Riveted by the killing, and struck by a horrified curiosity, she logged on to Twitter to see if she could learn more.

“I was looking for people who agreed with what they were doing, so that I could understand why they were doing it,” she said. “It was actually really easy to find them.”

She found herself shocked again, this time by the fact that people who openly identified as belonging to the Islamic State, also known as ISIS or ISIL, took the time to politely answer her questions.

“Once they saw that I was sincere in my curiosity, they were very kind,” she said. “They asked questions about my family, about where I was from, about what I wanted to do in life.”

One of the first relationships she struck up was with a man who told her he was an ISIS fighter named Monzer Hamad, stationed near Damascus, the Syrian capital.

Soon they were chatting for hours every day, their interactions giddy, filled with smiley faces and exclamations of “LOL.”

“Hole,” she wrote at 10:13 a.m. on Oct. 6.

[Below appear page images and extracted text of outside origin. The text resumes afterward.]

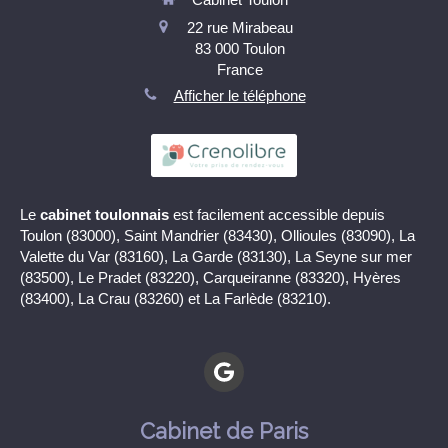
22 rue Mirabeau
83 000
Toulon
France
Afficher le téléphone
Le
cabinet toulonnais
est facilement accessible depuis
Toulon (83000), Saint Mandrier (83430), Ollioules (83090), La
Valette du Var (83160), La Garde (83130), La Seyne sur mer
(83500), Le Pradet (83220), Carqueiranne (83320), Hyères
(83400), La Crau (83260) et La Farlède (83210).
Cabinet de Paris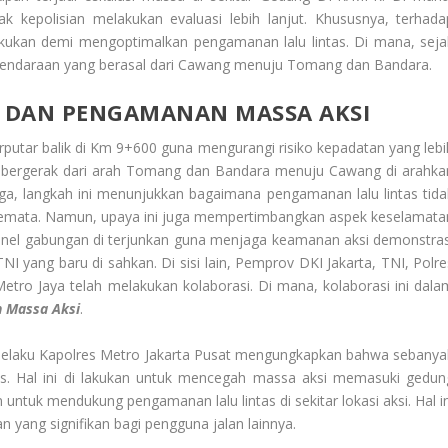
ak kepolisian melakukan evaluasi lebih lanjut. Khususnya, terhada
 lakukan demi mengoptimalkan pengamanan lalu lintas. Di mana, seja
gi kendaraan yang berasal dari Cawang menuju Tomang dan Bandara.
 DAN PENGAMANAN MASSA AKSI
putar balik di Km 9+600 guna mengurangi risiko kepadatan yang lebi
ang bergerak dari arah Tomang dan Bandara menuju Cawang di arahka
gga, langkah ini menunjukkan bagaimana pengamanan lalu lintas tida
semata. Namun, upaya ini juga mempertimbangkan aspek keselamata
ersonel gabungan di terjunkan guna menjaga keamanan aksi demonstras
 yang baru di sahkan. Di sisi lain, Pemprov DKI Jakarta, TNI, Polre
Metro Jaya telah melakukan kolaborasi. Di mana, kolaborasi ini dala
 Massa Aksi
.
elaku Kapolres Metro Jakarta Pusat mengungkapkan bahwa sebanya
tegis. Hal ini di lakukan untuk mencegah massa aksi memasuki gedun
 untuk mendukung pengamanan lalu lintas di sekitar lokasi aksi. Hal in
 yang signifikan bagi pengguna jalan lainnya.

A minute later, she added: “Hello* stupid autocorrect.”

He replied: “haha how are you?”

“did you think of what i said aboyt islam,” he asked, his messages sprinkled with typos.

What happened next tracks closely with the recommendations in a manual written by Al Qaeda in Iraq, the group that became the Islamic State, titled “A Course in the Art of Recruiting.” A copy was recovered by United States forces in Iraq in 2009.

The pamphlet advises spending as much time as possible with prospective recruits, keeping in regular touch. The recruiter should “listen to his conversation carefully” and “share his joys and sadness” in order to draw closer.

Then the recruiter should focus on instilling the basics of Islam, making sure not to mention jihad.

“Start with the religious rituals and concentrate on them,” says the manual, which was reviewed in the archive of the Conflict Records Research Center at the National Defense University in Washington.

Hamad instructed Alex to download the “Islamic Hub” app on her iPhone. It sent her a daily “hadith,” or saying by the Prophet Muhammad.

She felt as if she finally had something to do.